((

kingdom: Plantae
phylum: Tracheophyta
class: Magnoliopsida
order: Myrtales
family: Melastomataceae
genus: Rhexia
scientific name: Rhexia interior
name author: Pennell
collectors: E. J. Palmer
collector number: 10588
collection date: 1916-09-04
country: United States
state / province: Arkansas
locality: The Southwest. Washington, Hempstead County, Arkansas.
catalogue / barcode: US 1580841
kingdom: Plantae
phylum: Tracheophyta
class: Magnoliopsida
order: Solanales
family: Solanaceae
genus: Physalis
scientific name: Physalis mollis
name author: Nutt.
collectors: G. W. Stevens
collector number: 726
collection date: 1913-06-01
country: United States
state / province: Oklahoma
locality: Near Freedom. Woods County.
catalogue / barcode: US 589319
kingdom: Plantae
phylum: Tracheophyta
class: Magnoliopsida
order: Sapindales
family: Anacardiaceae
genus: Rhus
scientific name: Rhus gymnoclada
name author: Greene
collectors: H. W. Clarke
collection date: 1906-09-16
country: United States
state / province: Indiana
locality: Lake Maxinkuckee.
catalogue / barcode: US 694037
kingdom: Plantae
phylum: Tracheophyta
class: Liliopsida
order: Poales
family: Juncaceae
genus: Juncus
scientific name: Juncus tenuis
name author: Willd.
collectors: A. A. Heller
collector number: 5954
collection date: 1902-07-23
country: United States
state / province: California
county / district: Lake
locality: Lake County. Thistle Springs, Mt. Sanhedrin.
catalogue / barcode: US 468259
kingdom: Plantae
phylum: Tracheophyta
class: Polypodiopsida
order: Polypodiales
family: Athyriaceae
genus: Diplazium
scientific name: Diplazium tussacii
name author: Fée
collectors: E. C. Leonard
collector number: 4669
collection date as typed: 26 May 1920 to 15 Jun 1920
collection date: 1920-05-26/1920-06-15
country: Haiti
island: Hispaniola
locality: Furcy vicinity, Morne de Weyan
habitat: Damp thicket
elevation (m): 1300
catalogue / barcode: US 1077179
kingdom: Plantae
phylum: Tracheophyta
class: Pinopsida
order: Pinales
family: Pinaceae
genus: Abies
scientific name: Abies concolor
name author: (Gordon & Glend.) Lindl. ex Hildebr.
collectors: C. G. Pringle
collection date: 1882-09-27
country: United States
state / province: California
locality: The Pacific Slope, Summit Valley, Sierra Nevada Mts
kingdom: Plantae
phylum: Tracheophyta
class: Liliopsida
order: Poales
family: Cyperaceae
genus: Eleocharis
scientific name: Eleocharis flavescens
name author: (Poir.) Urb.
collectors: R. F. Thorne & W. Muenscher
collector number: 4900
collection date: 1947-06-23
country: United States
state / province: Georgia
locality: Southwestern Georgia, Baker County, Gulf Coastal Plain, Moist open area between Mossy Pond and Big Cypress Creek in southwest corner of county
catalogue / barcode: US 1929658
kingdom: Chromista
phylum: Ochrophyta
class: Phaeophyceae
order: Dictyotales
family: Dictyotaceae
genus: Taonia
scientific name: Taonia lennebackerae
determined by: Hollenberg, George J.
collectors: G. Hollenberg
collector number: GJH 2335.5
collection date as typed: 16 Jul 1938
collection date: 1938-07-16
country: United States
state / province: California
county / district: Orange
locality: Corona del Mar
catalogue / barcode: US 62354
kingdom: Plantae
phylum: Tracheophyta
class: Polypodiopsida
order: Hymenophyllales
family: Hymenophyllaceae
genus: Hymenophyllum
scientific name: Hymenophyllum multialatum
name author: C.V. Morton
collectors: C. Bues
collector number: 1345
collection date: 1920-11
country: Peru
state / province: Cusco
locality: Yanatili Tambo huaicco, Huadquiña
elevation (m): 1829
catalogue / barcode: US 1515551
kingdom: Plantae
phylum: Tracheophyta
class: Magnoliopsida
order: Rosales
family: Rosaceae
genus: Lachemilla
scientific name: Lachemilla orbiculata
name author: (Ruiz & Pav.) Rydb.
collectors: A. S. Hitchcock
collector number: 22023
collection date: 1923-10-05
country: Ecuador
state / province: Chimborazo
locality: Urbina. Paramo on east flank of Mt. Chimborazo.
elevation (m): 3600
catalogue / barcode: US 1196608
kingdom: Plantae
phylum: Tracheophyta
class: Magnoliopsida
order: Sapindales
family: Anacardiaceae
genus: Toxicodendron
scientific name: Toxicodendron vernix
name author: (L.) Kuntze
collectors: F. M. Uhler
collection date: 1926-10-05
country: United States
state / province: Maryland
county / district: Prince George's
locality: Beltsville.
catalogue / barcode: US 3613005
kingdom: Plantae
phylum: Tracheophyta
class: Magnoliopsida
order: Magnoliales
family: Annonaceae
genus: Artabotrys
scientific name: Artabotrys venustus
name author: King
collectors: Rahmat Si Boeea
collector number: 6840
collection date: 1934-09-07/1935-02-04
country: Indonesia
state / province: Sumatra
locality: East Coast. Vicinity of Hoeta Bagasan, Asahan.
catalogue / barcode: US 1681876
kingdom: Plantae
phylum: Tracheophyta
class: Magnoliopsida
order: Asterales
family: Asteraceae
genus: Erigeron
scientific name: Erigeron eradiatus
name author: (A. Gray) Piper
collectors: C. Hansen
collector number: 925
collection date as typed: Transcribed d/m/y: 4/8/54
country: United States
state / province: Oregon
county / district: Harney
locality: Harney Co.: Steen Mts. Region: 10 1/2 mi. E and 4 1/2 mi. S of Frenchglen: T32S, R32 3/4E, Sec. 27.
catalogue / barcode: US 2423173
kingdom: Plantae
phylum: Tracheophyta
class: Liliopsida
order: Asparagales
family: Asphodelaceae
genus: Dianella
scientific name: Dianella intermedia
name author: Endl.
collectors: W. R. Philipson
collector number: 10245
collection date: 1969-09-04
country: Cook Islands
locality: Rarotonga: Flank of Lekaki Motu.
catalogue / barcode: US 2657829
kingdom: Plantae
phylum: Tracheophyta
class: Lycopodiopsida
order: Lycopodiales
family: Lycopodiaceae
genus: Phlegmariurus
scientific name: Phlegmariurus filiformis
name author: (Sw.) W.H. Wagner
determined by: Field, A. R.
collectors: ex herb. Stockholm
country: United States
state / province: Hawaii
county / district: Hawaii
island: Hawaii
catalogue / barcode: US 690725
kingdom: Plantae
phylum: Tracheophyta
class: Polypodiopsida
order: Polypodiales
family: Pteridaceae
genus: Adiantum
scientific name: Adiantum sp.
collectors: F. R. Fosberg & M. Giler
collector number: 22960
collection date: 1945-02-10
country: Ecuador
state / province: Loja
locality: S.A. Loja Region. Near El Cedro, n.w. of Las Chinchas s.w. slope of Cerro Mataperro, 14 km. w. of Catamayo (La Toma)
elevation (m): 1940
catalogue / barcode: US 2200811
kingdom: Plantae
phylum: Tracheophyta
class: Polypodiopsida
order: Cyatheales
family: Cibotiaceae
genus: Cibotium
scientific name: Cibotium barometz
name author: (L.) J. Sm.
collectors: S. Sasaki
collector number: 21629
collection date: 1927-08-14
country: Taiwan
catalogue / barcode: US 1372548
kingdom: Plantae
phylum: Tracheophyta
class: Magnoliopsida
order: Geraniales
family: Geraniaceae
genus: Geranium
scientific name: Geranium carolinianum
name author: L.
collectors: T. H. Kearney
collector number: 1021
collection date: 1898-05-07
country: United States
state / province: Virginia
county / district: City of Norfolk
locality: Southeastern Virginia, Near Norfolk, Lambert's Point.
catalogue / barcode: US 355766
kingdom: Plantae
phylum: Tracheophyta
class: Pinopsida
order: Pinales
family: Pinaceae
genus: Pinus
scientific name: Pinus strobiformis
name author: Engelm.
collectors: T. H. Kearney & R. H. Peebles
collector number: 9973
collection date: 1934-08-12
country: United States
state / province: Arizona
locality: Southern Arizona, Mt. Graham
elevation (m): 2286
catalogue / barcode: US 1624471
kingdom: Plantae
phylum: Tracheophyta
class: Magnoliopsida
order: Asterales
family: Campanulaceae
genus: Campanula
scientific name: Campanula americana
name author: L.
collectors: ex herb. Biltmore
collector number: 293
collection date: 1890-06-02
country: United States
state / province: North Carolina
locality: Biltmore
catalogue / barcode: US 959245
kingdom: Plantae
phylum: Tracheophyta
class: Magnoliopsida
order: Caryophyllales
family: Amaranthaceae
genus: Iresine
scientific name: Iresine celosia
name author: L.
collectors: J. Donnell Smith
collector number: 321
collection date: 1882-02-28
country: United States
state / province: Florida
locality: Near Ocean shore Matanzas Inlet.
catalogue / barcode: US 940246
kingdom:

))

■ Exercise ■
Write out again the lines above, from the very first one through the line holding "name author: Greene", with both of those lines included.

■ Response to this task ■
kingdom: Plantae
phylum: Tracheophyta
class: Magnoliopsida
order: Myrtales
family: Melastomataceae
genus: Rhexia
scientific name: Rhexia interior
name author: Pennell
collectors: E. J. Palmer
collector number: 10588
collection date: 1916-09-04
country: United States
state / province: Arkansas
locality: The Southwest. Washington, Hempstead County, Arkansas.
catalogue / barcode: US 1580841
kingdom: Plantae
phylum: Tracheophyta
class: Magnoliopsida
order: Solanales
family: Solanaceae
genus: Physalis
scientific name: Physalis mollis
name author: Nutt.
collectors: G. W. Stevens
collector number: 726
collection date: 1913-06-01
country: United States
state / province: Oklahoma
locality: Near Freedom. Woods County.
catalogue / barcode: US 589319
kingdom: Plantae
phylum: Tracheophyta
class: Magnoliopsida
order: Sapindales
family: Anacardiaceae
genus: Rhus
scientific name: Rhus gymnoclada
name author: Greene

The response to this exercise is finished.